Justizstaatssekretär Max Stadler (FDP) bestätigte auf Anfrage der Nachrichtenagentur dpa, das Ministerium arbeite daran, künftig «in engen Grenzen auch die Möglichkeit eines Arrests» neben einer zur Bewährung ausgesetzten Jugendstrafe zuzulassen. Stadler warnte aber davor, immer wieder neue Gesetze zu fordern. Wichtiger seien gut ausgebildete Jugendrichter, die im Gericht die richtigen Worte fänden und in einem Urteil genau die Möglichkeiten wählten, die den Jugendlichen wieder auf den richtigen Weg zurückholten.

Der innenpolitische Sprecher der SPD-Bundestagsfraktion, Dieter Wiefelspütz, lehnte den Warnschussarrest ab. «Ich denke, dass wir ein völlig ausreichendes Sanktions-Instrumentarium haben», sagte er der «Mitteldeutschen Zeitung» (Mittwoch). «Die schnelle Aufklärung und der sofortige Zugriff auf die Täter sind das Entscheidende. Das muss gerade bei jungen Menschen möglichst rasch einsetzen», sagte er.

 

Die Gewerkschaft der Polizei (GdP) forderte mehr Polizeipräsenz in Großstädten und mehr Sicherheitspersonal in U- und S-Bahnen. Jugendliche Täter betrachteten den öffentlichen Raum als rechtsfreien Raum, in dem es kaum noch jemanden gebe, der sie zur Ordnung rufe, sagte GdP-Chef Bernhard Witthaut.
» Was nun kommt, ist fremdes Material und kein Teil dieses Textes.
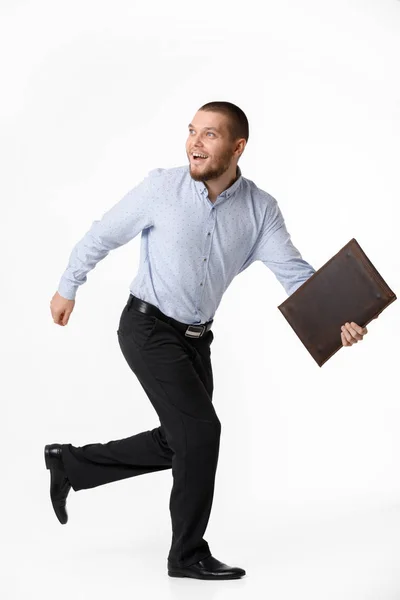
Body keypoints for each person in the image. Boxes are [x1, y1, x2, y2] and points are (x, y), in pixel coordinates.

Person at [46, 101, 368, 581]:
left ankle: (70, 464)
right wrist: (69, 285)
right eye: (192, 131)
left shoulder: (261, 211)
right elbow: (103, 234)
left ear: (238, 147)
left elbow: (295, 275)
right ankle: (187, 554)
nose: (195, 142)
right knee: (201, 434)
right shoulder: (162, 188)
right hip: (147, 327)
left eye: (210, 135)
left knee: (181, 442)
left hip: (197, 340)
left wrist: (339, 319)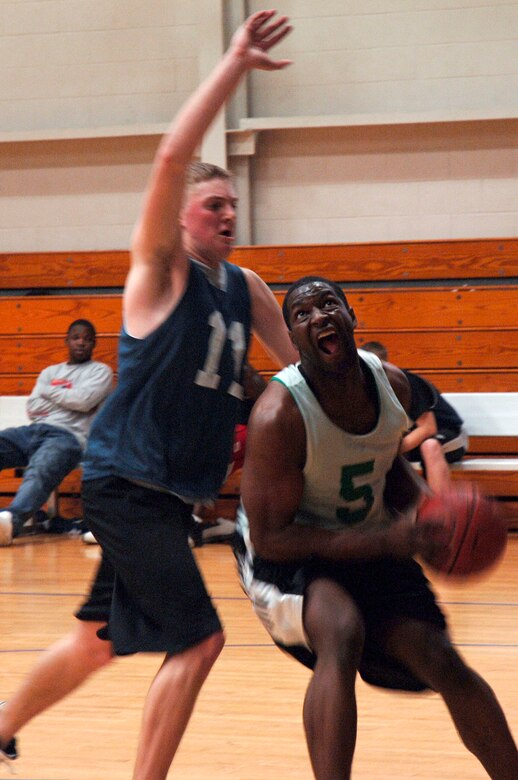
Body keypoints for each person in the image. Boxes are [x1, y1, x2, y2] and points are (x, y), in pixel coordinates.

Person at [0, 11, 297, 778]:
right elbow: (170, 154)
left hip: (166, 496)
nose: (227, 215)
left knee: (98, 640)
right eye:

Er kritisierte, Verstöße gegen Recht und Gesetz würden nur lapidar geahndet. Es lasse sich der Eindruck schwer ausräumen, dass manche sich über die Zukunft des Täters mehr Gedanken machten als über das Schicksal des Opfers.

Quelle: dpa
26.04.2011 | Berlin

Nach Gewaltexzess: Forderungen nach mehr Polizeipräsenz

Nach dem erneuten Gewaltexzess in einer Berliner U-Bahn-Station haben Polizeigewerkschaften und die CDU mehr Polizeipräsenz in Großstädten gefordert. Jugendliche Täter betrachteten den öffentlichen Raum als rechtsfreien Raum, in dem es kaum noch jemanden gebe, der sie zur Ordnung rufe, erklärte der Vorsitzende der Gewerkschaft der Polizei (GdP), Bernhard Witthaut, am Dienstag in Berlin. Er kritisierte, Verstöße gegen Recht und Gesetz würden nur lapidar geahndet, und verlangte insbesondere mehr Sicherheitspersonal in U- und S-Bahnen.
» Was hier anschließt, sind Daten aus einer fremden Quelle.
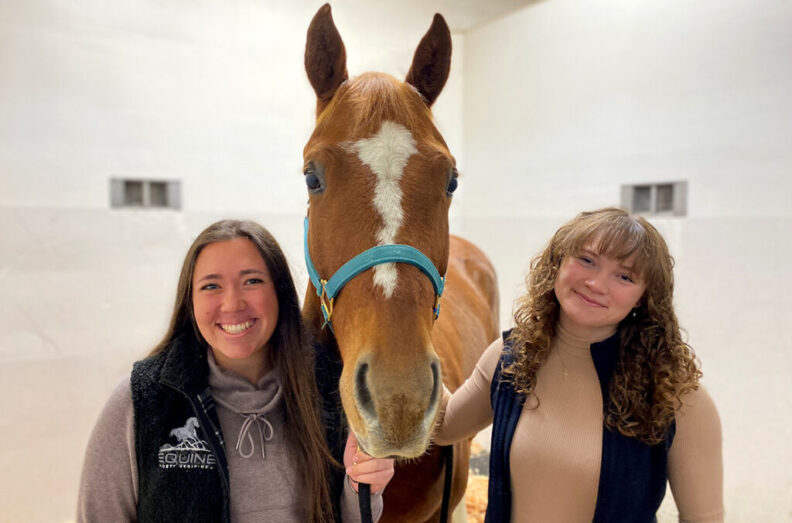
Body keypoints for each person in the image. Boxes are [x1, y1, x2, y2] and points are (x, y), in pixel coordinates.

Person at [77, 219, 394, 522]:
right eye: (211, 286)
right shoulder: (141, 402)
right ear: (190, 301)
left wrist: (363, 486)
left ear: (280, 292)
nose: (232, 304)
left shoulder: (329, 388)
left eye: (252, 281)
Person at [435, 207, 723, 522]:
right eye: (587, 260)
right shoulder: (508, 357)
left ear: (643, 297)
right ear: (558, 261)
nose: (596, 284)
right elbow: (443, 427)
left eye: (624, 276)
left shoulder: (676, 395)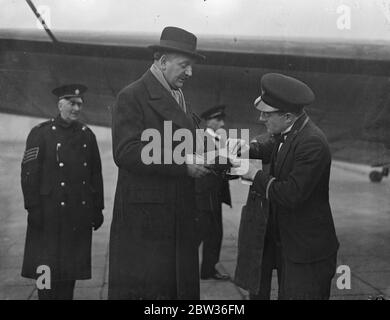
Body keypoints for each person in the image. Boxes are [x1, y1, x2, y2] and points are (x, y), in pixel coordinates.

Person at [108, 26, 210, 299]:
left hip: (175, 212)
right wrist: (182, 165)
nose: (190, 73)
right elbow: (127, 151)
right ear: (162, 61)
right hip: (148, 220)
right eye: (185, 65)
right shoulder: (132, 95)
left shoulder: (177, 95)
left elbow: (185, 141)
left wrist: (217, 153)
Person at [233, 73, 339, 299]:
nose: (261, 118)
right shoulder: (292, 131)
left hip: (306, 251)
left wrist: (255, 175)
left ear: (288, 116)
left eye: (267, 114)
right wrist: (248, 149)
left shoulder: (312, 143)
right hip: (289, 242)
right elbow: (272, 144)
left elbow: (291, 194)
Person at [21, 84, 104, 300]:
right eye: (72, 103)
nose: (77, 108)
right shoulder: (41, 133)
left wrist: (98, 208)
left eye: (80, 104)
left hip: (76, 215)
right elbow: (29, 174)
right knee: (45, 269)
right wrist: (33, 207)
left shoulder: (87, 135)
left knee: (69, 271)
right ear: (60, 105)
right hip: (48, 214)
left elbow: (96, 175)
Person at [197, 105, 231, 280]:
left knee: (215, 234)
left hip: (214, 196)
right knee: (199, 234)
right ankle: (181, 268)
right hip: (203, 197)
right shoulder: (201, 139)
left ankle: (208, 270)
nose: (222, 123)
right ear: (209, 121)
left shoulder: (218, 140)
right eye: (218, 120)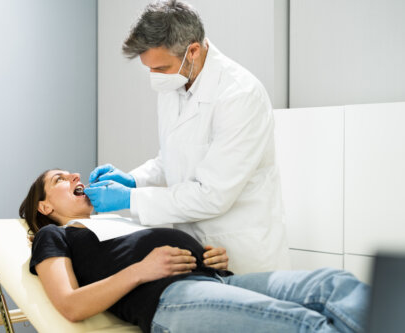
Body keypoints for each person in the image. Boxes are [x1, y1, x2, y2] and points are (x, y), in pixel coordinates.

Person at [19, 169, 370, 333]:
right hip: (169, 300)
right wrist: (143, 268)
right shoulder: (55, 234)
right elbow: (70, 305)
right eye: (59, 179)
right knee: (303, 325)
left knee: (333, 284)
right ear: (45, 207)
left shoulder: (116, 219)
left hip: (215, 281)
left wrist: (207, 258)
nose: (74, 174)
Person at [84, 0, 289, 274]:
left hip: (241, 250)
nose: (154, 77)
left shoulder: (240, 95)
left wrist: (131, 199)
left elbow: (212, 194)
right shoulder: (175, 83)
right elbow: (172, 157)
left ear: (192, 51)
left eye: (160, 68)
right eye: (149, 69)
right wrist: (135, 178)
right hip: (194, 249)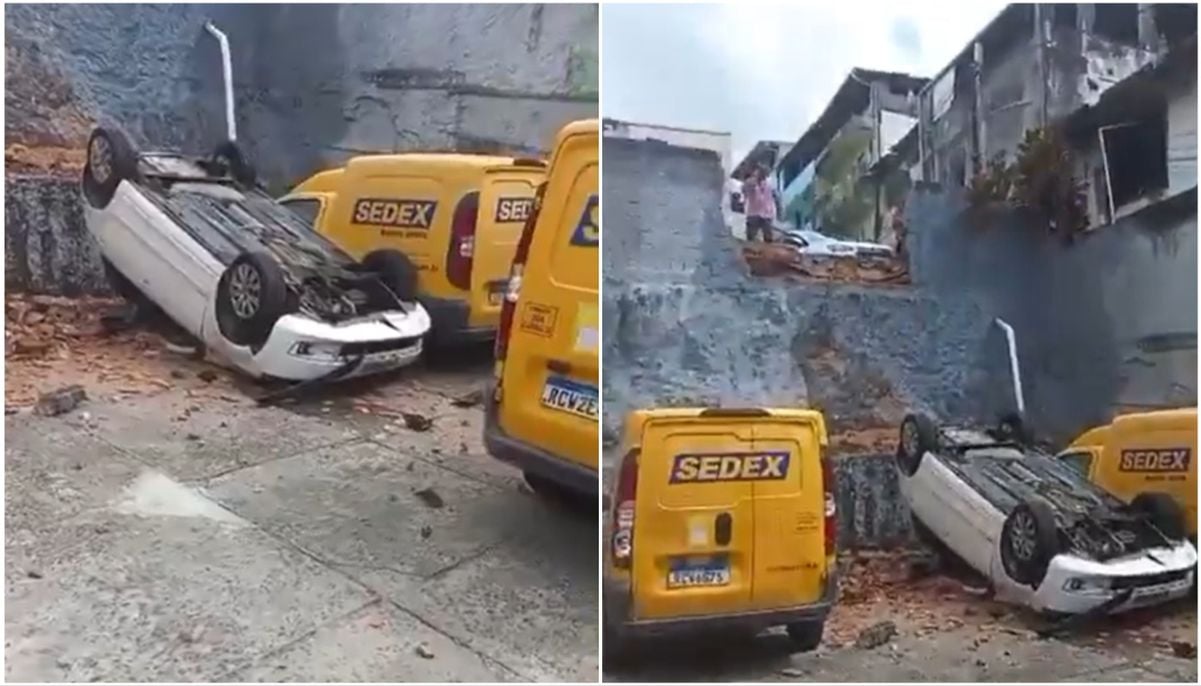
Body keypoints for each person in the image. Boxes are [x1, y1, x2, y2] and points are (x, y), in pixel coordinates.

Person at [742, 164, 776, 243]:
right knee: (751, 236)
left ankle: (767, 251)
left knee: (768, 237)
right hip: (753, 212)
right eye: (758, 172)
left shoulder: (769, 183)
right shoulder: (750, 182)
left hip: (767, 212)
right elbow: (744, 191)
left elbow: (775, 196)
Der Berliner CDU Landes- und Fraktionsvorsitzende, Frank Henkel, teilte mit: «Wir erleben leider, dass unsere Stadt immer mehr verroht.» Auf das Leben der Opfer werde keine Rücksicht mehr genommen. «Hier hilft aus unserer Sicht nur eine Null-Toleranz-Strategie mit schnellen und harten Strafen.» Nötig sei mehr Sicherheitspersonal. Die jüngsten Gewalttaten seien nur die Spitze des Eisbergs. «Es gibt genügend Fälle, in denen nicht zugeschlagen wird, aber Fahrgäste bepöbelt, eingeschüchtert oder gedemütigt werden.»

Henkel kritisierte die vorläufige Entlassung des Täters aus dem Gefängnis: «Bei allem Respekt vor den Gerichten habe ich für diese Entscheidung überhaupt kein Verständnis. Es hilft nichts, wenn immer nur aus der Perspektive des Täters argumentiert wird und nicht aus der Sicht des Opfers. Das ist falsch verstandene Rücksichtnahme.»
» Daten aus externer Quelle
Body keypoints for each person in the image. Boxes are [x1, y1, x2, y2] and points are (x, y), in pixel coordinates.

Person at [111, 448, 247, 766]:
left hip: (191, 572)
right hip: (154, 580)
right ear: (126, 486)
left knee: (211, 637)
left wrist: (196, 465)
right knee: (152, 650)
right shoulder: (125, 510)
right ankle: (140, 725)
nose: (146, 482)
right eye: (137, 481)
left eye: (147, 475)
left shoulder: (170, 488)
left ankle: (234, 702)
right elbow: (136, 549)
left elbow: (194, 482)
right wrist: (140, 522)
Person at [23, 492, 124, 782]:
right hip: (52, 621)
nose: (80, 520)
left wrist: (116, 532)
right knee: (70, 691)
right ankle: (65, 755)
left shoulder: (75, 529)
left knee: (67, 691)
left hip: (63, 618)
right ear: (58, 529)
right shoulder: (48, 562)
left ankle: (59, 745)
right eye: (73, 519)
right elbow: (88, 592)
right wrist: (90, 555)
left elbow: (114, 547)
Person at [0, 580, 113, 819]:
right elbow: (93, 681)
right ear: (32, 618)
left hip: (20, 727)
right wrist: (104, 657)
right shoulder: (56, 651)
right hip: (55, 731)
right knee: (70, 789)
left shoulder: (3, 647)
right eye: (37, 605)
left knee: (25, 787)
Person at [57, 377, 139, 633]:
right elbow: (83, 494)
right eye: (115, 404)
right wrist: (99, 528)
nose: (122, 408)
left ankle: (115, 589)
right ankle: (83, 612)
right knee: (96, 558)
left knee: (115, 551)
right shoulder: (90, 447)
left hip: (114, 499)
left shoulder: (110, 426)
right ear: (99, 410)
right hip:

In der Nacht zum Ostersamstag hatte ein 18-jähriger Gymnasiast im U-Bahnhof Friedrichstraße einen 29-jährigen Mann mit mehreren Tritten gegen den Kopf so schwer verletzt, dass dieser das Bewusstsein verlor. Gegen den Täter wurde am Sonntag Haftbefehl wegen versuchten Totschlags erlassen. Gegen Auflagen erhielt er aber Haftverschonung bis zum Prozess.

GdP-Chef Witthaut kritisierte, angesichts dieses Vorgehens lasse sich der Eindruck schwer ausräumen, dass manche sich über die Zukunft des Täters mehr Gedanken machten als über das weitere Schicksal des Opfers.

Erst im Februar hatten Jugendliche einen 30-jährigen Mann im U-Bahnhof Berlin-Lichtenberg überfallen und schwer verletzt. Er lag wochenlang im künstlichen Koma. Die Täter, von denen einer damals erst 14 Jahre alt war, sitzen in Untersuchungshaft.

Vor dem Hintergrund der jüngsten Vorfälle kündigte die Bundestagsfraktion von CDU/CSU einen Gesetzesentwurf für den sogenannten Warnschuss-Arrest an. Damit sollen Wiederholungstäter zur Abschreckung eine kurze Zeit im Gefängnis sitzen.